After a speech by Lewis, the two commanders acknowledged the chiefs by giving the grand chief, Weucha, or Shake Hand, a flag, a medal, a certificate and a string of wampum. To emphasize the American military presence, they also bestowed on Weucha a richly laced uniform of the US. artillery corps, with a cocked hat and red feather, to replace the military emblems of officer rank that the British had previously given to such chieftains. The height of the ceremony came when the leaders smoked the long-stemmed peace pipe, or calumet. So impressed were Lewis and Clark that they christened the spot Calumet Bluffs.

The first meeting with the Lakotas had gone exceedingly well for the soldierexplorers. One reason, recalled Private Joseph Whitehouse, was the fact that Lewis gave a demonstration of their experimental air gun, which was fired by air stored under pressure in the gun’s butt.

Although the conference with the Lakotas had been a success, more meetings with Lakota clans–and other tribes as well–would lie ahead of them. One month later, the Corps of Discovery encountered a clan of Lakotas who had an unsavory reputation of menacing parties of traders. Interpreter Pierre Dorion had been one such trader, so the soldiers knew what to expect. On September 25, in the wilderness of what is now South Dakota, near the capital of Pierre, they met Tortohonga, the chief known as the Partisan.

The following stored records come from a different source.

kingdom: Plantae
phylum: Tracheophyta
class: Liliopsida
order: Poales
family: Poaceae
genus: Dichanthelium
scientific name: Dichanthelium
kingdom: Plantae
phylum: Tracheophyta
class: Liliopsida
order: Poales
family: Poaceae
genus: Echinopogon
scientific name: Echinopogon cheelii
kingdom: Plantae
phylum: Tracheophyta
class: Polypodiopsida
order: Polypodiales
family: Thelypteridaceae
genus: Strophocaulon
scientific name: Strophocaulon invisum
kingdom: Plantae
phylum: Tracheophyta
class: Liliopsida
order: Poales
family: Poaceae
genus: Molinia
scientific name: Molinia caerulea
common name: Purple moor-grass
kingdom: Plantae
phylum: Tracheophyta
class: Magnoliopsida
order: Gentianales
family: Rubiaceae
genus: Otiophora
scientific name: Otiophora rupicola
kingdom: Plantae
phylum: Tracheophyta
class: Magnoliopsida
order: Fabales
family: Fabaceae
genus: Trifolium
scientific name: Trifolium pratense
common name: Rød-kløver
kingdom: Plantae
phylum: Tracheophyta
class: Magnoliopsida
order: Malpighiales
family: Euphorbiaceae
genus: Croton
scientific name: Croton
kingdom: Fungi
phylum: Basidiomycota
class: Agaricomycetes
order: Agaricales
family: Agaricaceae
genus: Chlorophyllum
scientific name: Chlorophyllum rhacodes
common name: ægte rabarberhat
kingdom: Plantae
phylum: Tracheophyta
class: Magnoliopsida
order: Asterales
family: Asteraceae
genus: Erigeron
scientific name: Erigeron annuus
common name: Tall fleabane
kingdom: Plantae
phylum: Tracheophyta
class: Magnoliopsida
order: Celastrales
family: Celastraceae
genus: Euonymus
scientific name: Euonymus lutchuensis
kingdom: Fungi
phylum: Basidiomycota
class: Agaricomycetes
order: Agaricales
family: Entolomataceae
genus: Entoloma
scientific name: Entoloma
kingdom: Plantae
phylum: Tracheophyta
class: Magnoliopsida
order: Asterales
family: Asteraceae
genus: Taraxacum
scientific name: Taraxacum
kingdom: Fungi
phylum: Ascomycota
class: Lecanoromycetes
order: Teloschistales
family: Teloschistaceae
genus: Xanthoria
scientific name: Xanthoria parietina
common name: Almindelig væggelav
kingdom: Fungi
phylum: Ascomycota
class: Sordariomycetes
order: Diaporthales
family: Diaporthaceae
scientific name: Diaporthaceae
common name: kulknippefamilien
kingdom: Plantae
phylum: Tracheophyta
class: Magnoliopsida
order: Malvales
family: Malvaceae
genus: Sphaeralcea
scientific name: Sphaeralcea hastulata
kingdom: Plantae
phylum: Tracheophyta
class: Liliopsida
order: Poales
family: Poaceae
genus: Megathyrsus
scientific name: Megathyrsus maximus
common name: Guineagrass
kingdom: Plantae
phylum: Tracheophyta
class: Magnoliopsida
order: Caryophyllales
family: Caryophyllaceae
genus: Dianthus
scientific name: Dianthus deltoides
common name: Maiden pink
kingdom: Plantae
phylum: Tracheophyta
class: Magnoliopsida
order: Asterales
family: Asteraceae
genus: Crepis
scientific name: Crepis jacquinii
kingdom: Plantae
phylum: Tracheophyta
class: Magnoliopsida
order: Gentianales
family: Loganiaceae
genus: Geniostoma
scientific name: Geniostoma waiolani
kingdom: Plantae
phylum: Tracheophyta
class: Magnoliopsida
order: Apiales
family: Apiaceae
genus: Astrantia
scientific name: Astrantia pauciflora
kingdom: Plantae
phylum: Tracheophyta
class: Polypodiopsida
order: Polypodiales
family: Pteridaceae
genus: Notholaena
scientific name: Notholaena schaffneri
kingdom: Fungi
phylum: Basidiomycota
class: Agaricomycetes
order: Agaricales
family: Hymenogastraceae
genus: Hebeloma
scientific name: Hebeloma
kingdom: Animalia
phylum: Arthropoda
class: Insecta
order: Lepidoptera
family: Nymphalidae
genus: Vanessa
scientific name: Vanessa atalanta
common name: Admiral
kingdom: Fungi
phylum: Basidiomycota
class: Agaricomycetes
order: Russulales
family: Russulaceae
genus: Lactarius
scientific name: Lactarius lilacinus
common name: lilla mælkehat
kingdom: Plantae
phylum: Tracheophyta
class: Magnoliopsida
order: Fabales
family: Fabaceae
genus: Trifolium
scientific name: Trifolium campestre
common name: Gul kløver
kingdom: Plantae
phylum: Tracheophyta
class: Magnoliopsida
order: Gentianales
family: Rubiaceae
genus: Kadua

After the usual opening pleasantries, the partisans follower suddenly turned on the whites on the banks of the Bad River. As the journal retold the incident, ‘They at last accompanied Captain Clark on shore in a pirogue with five men; but it seems they had formed a design to stop us; for no sooner had the party landed than three of the Indians seized the cable of the pirogue, and one of the [warriors] of the chief put his arms around the mast. The second chief, who affected intoxication, then said that we should not go on, that they had not received presents enough from us. Captain Clark told them that we would not be prevented from going on; that we were not squaws, but warriors; that we were sent by our great father, who could in a moment exterminate them.’

The chief replied that he, too, had warriors, and proceeded to threaten personal violence to Clark, who immediately drew his sword and made a signal to the boat to prepare for action. The troopers, who had donned their military uniforms to overawe the Indians, found themselves in the middle of danger. The Indians who surrounded Clark drew their arrows from their quivers and were bending their bows when the swivel gun in the boat was pointed toward them, and 12 determined men jumped into the pirogue to join Clark.